With respect to the objections that the amount of water offered for his right is arbitrary and may not be adequate, and the amount offered is well below the accepted standard, New Mexico law is clear. Actual, beneficial use defines the extent of a water right. State ex rel. Martinez v. City of Las Vegas, 89 P.3d 47, 58-9 (2004), quoting State ex rel. State Eng'r. v. Crider, 431 P.2d 45, 48 (1967). Only by applying water to beneficial use can an appropriator acquire a perfected right to that water.State ex rel. Cmty. Ditches v. Tularosa Cmty. Ditch, 143 P. 207 (1914), Hanson v. Turney, 94 P.3d 1 (Ct.App. 2004). The purpose of a stream system adjudication is to determine the amount of water which each water right claimant is entitled to in order to facilitate the distribution of unappropriated water. §§ 72-4-15 through 72-4-19, NMSA 1978; Snow v. Abalos, 140 P. 1044 (1914). See, Memorandum Opinion and Order at 3-5 (June 15, 2006, Doc. No. 733).

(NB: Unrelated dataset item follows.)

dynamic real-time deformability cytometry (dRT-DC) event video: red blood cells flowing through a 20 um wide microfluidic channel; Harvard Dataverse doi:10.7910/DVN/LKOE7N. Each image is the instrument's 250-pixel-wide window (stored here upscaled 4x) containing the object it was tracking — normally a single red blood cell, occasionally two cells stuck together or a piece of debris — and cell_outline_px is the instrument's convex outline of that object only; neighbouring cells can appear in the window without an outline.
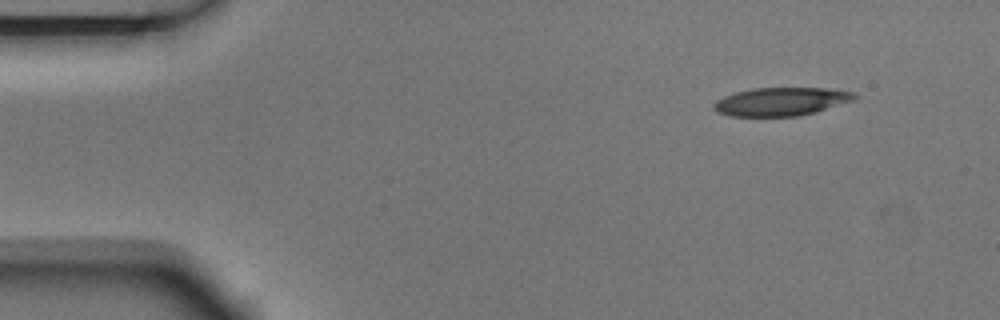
{"species": "Egyptian fruit bat (a non-hibernating species)", "species_latin": "Rousettus aegyptiacus", "temperature_condition": "room temperature", "stored_images_in_passage": 3, "camera_frame_rate_fps": 3000, "um_per_image_px": 0.085, "animal": {"sex": "male"}, "frame": {"image": 1, "passage_image": 1, "time_ms": 0.0, "image_size_px": [1000, 320], "cell_outline_px": [[860, 96], [856, 100], [816, 112], [796, 116], [732, 116], [716, 112], [712, 108], [712, 104], [716, 100], [724, 96], [736, 92], [752, 88], [828, 88], [852, 92]], "centroid_in_image_um": [66.41, 8.63], "position_along_channel_um": 18.6, "area_um2": 23.41}}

Mr. Kessler's objection that more water may be needed because his children may build on the land reflects only an intent to appropriate more water in the future. The intent to appropriate water, by itself, does not confer a water right. Future, intended uses of surface waters or groundwaters must be applied for and perfected pursuant to New Mexico's statutory scheme for administrative applications. §§ 72-5-1, et seq., 72-12-1, et seq., NMSA 1978; State ex rel. Bliss v. Dority, 225 P.2d 1007, 1011 (1950) (the statutory manner of acquiring rights in public waters is exclusive). Mr. Kessler's remaining objections to the consent order are vague, and will not be addressed here.
The Order Granting Default Judgment adjudicates two small stock ponds (.076 and .071 acre-feet of storage impoundment volume) and two domestic wells (.7 acre-feet each). Nowhere in Mr. Kessler's Subfile Answer is an indication that he has beneficially used amounts of water greater than those offered to him in the proposed consent order and confirmed by the Default Judgment.
IT IS ORDERED, THEREFORE, that the Motions are DENIED.